* **AUFGABE 1**
Kannst du die Zeilen der Auflistung, beginnend mit ihrer ersten Zeile und endend mit der Zeile, die „2 h 29 min 45 s“ enthält, einschließlich beider Enden als nummerierte Liste ohne Leerzeilen ausgeben?

* **TEXTBLOCK**
******

Schröder gegen jeden Zwang

Mit seinen Vorschlägen zur Belastung von Vermögen verzichtet der Bundeskanzler völlig auf eine alte SPD-Methode: die staatlich verordnete Umverteilung  ■   Von Christian Füller

Berlin (taz) – Der Kanzler sprach zu der Frage, „wie man in der Gesellschaft mehr Gerechtigkeit schaffen kann“. Die Journalisten vor dem SPD-Fraktionssaal im Reichstag hörten gespannt zu. Die Nachfragen, die ihnen nach monatelanger Diskussion über Vermögenssteuern und - abgaben auf den Lippen lagen, wehrte Gerhard Schröder aber ab. Für die Details, sagte Schröder, ehe er verschwand, dafür sei der Finanzminister zuständig. Aber was hat der mit sozialer Gerechtigkeit am Hut?

******

* **AUFGABE 2**
Kannst du den Artikel über Schröders Vorschläge zur Belastung von Vermögen vollständig und wortgetreu wiedergeben?

* **MATERIAL ZUR ÜBUNG**
******

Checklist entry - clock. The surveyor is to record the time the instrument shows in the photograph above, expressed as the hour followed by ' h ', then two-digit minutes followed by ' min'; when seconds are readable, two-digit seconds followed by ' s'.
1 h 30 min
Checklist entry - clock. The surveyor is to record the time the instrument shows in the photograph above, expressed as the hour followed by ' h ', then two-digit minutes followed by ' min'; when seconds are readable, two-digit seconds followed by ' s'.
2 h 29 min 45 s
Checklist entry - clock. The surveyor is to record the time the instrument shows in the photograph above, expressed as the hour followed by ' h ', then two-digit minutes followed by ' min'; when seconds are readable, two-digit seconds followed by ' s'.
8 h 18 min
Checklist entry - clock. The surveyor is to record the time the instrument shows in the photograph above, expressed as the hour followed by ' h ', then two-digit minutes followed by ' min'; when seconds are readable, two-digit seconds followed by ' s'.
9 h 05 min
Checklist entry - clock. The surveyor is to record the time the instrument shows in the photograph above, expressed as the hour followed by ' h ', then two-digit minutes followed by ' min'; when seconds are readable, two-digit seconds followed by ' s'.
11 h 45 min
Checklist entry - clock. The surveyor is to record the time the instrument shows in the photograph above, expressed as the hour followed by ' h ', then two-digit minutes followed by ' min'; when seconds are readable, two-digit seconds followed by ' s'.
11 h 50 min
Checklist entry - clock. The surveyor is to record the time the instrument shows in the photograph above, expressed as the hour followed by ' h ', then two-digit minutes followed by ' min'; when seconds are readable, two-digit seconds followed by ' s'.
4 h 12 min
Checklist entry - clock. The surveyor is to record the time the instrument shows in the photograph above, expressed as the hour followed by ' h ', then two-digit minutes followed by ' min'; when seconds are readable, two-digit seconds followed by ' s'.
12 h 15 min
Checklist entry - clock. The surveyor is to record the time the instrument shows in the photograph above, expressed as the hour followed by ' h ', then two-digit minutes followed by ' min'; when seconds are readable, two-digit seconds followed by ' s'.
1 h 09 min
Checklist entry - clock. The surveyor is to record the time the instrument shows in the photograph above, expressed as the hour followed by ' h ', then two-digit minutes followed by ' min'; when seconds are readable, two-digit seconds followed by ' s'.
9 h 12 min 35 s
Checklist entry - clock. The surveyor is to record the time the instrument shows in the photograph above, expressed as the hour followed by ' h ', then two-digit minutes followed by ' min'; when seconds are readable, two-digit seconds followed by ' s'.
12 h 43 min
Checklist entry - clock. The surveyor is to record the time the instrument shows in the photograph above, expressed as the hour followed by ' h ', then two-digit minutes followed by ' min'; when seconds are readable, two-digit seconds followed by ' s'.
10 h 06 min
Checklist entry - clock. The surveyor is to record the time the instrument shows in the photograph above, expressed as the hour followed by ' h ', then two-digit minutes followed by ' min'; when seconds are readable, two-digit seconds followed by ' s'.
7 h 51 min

******

* **FERTIGE ANTWORT 1**
1. Checklist entry - clock. The surveyor is to record the time the instrument shows in the photograph above, expressed as the hour followed by ' h ', then two-digit minutes followed by ' min'; when seconds are readable, two-digit seconds followed by ' s'.
2. 1 h 30 min
3. Checklist entry - clock. The surveyor is to record the time the instrument shows in the photograph above, expressed as the hour followed by ' h ', then two-digit minutes followed by ' min'; when seconds are readable, two-digit seconds followed by ' s'.
4. 2 h 29 min 45 s

* **FERTIGE ANTWORT 2**
Schröder gegen jeden Zwang

Mit seinen Vorschlägen zur Belastung von Vermögen verzichtet der Bundeskanzler völlig auf eine alte SPD-Methode: die staatlich verordnete Umverteilung  ■   Von Christian Füller

Berlin (taz) – Der Kanzler sprach zu der Frage, „wie man in der Gesellschaft mehr Gerechtigkeit schaffen kann“. Die Journalisten vor dem SPD-Fraktionssaal im Reichstag hörten gespannt zu. Die Nachfragen, die ihnen nach monatelanger Diskussion über Vermögenssteuern und - abgaben auf den Lippen lagen, wehrte Gerhard Schröder aber ab. Für die Details, sagte Schröder, ehe er verschwand, dafür sei der Finanzminister zuständig. Aber was hat der mit sozialer Gerechtigkeit am Hut?